Virgin Galactic close to first public launch
The race to become the first private agency to take paying customers into space looks to be close to a winner, with Virgin Galactic founder Sir Richard Branson announcing their first launch is just weeks away.
There has been much speculation suggesting further delays could pushback the launch schedule, following the loss of the program’s chief test pilot through a fatal crash in 2014. Speaking to CNBC, Mr Branson stated: "We should be in space within weeks, not months. And then we will be in space with myself in months and not years."
The aim is to complete the first launch with the Branson family aboard before opening the program up to the first paying members of the public.
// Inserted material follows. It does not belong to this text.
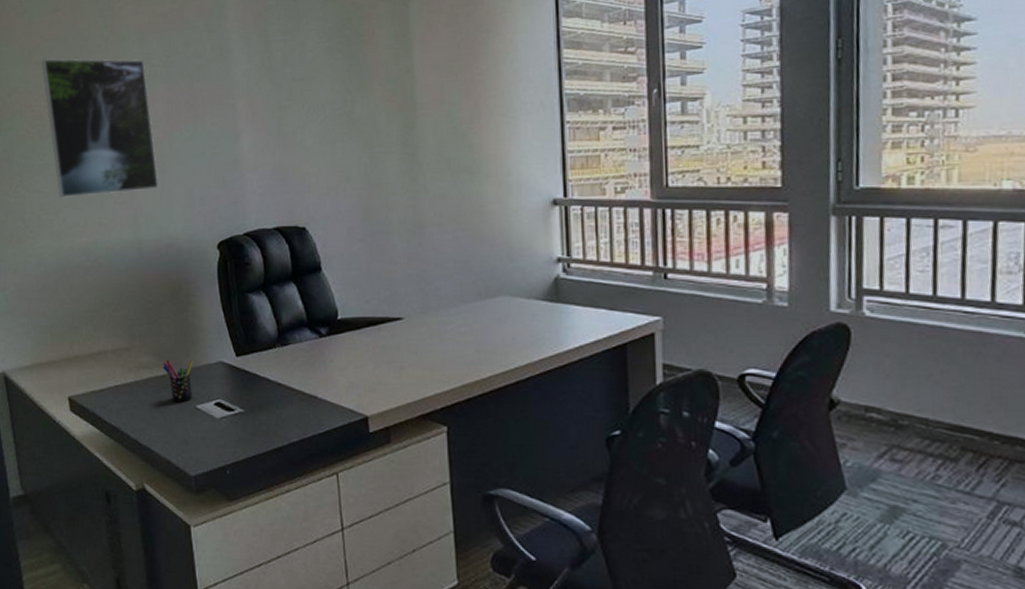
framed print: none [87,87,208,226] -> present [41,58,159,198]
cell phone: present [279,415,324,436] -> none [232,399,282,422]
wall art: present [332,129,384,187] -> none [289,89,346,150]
If this schedule is accurate, they will beat the likes of Elon Musk's SpaceX, who plan to send paying customers around the moon in 2023, and founder of Amazon Jeff Bezos’s project Blue Origin, who also look increasingly close to a public launch.
Virgin Galactic’s original timeline has long since passed, with sub-orbital spaceflight trips originally expected to start in 2009. Despite long delays, demand would still seem to be high with Mr Branson stating: "If I have a room full of 10 people, eight out of 10 would love to go to space if they could afford it.”
"It is up to us to produce as many spaceships as we can to cater with that demand."
Space exploration is one of the fastest growing industries, with more businesses looking to launch satellites of their own. With more companies offering launch capabilities the cost of sending payloads into space is tumbling. Both SpaceX and Blue Origin have floated the idea of colonising other plants, and given the levels of interest and investment in this industry, I wouldn’t be surprised if this reality is just around the corner.